### Provided data
* * * * *

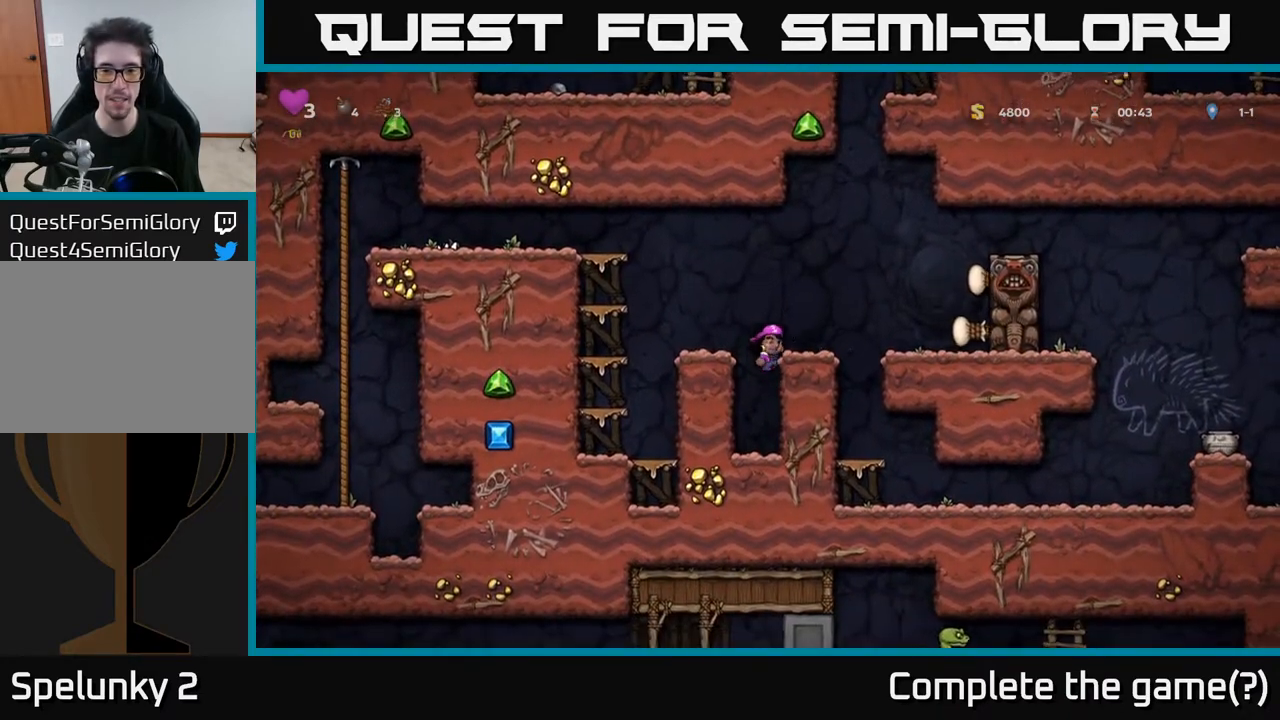
{"buttons": ["A", "DPAD_RIGHT"], "left_stick": "center", "right_stick": "center", "events": [[17, "DPAD_RIGHT", "down"], [83, "A", "up"], [117, "DPAD_RIGHT", "up"], [367, "DPAD_RIGHT", "down"], [400, "A", "down"]]}
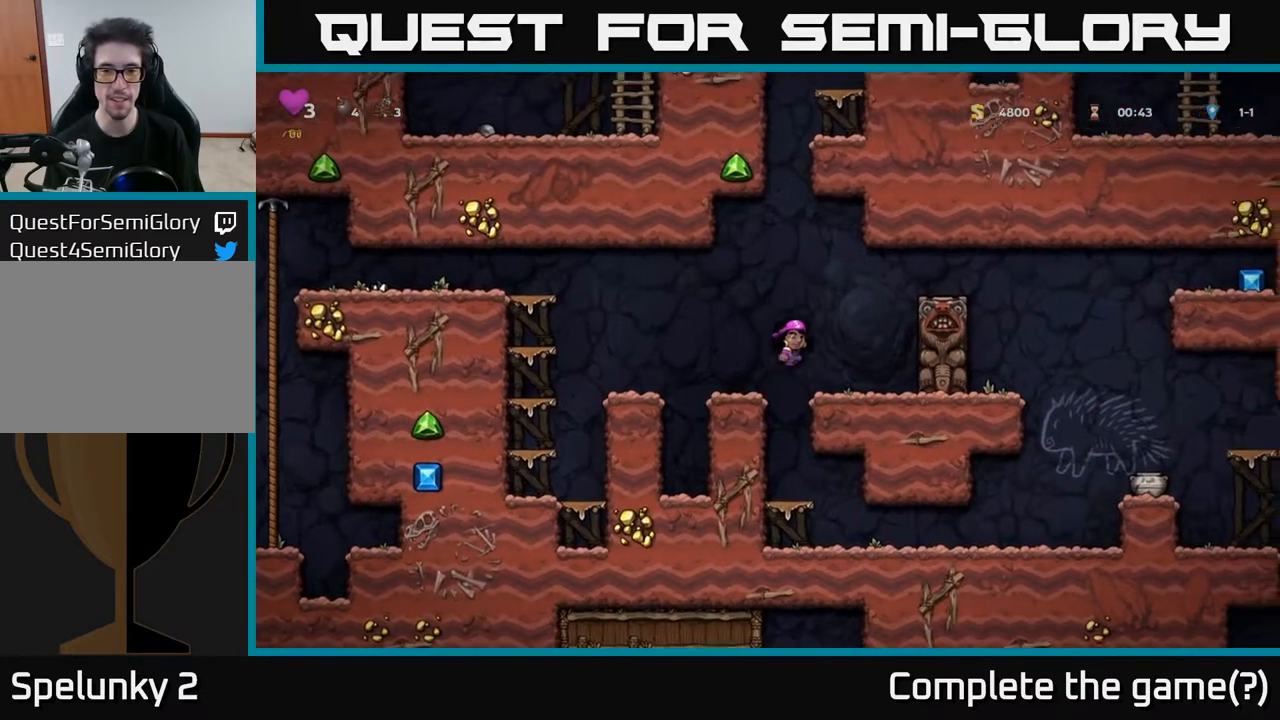
{"buttons": ["A", "DPAD_RIGHT"], "left_stick": "center", "right_stick": "center", "events": [[100, "A", "up"], [383, "A", "down"]]}
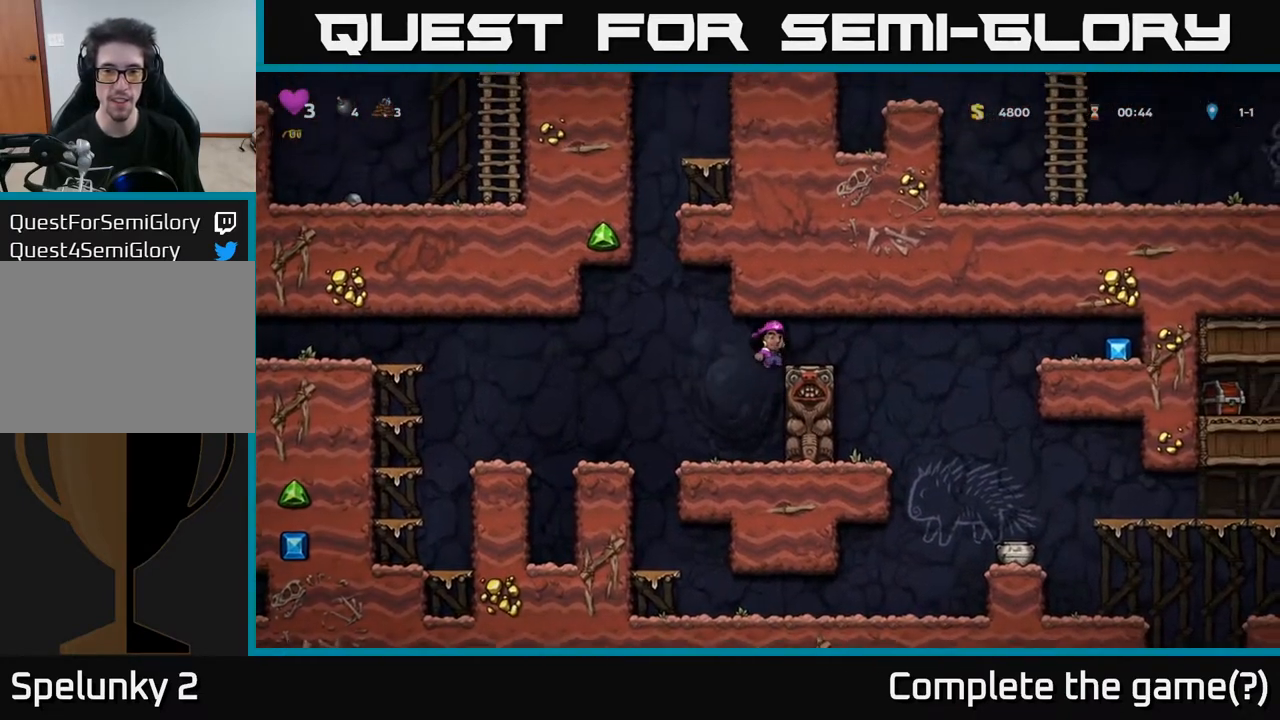
{"buttons": [], "left_stick": "center", "right_stick": "center", "events": [[17, "A", "up"], [50, "DPAD_RIGHT", "up"]]}
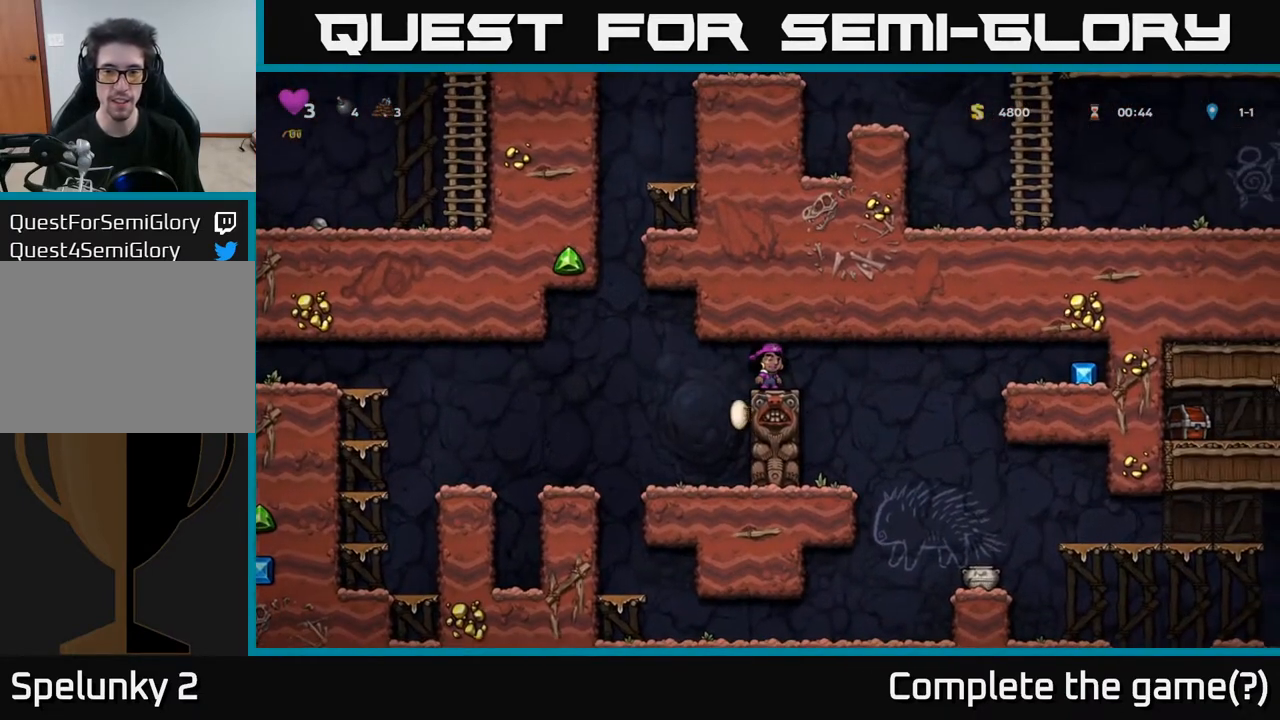
{"buttons": ["DPAD_RIGHT"], "left_stick": "center", "right_stick": "center", "events": [[150, "DPAD_RIGHT", "down"], [300, "A", "down"], [483, "A", "up"]]}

* * * * *

### Work instruction
Copy out the listing above exactly, and keep the pictures out of it.

### Solution to the problem
{"buttons": ["A", "DPAD_RIGHT"], "left_stick": "center", "right_stick": "center", "events": [[17, "DPAD_RIGHT", "down"], [83, "A", "up"], [117, "DPAD_RIGHT", "up"], [367, "DPAD_RIGHT", "down"], [400, "A", "down"]]}
{"buttons": ["A", "DPAD_RIGHT"], "left_stick": "center", "right_stick": "center", "events": [[100, "A", "up"], [383, "A", "down"]]}
{"buttons": [], "left_stick": "center", "right_stick": "center", "events": [[17, "A", "up"], [50, "DPAD_RIGHT", "up"]]}
{"buttons": ["DPAD_RIGHT"], "left_stick": "center", "right_stick": "center", "events": [[150, "DPAD_RIGHT", "down"], [300, "A", "down"], [483, "A", "up"]]}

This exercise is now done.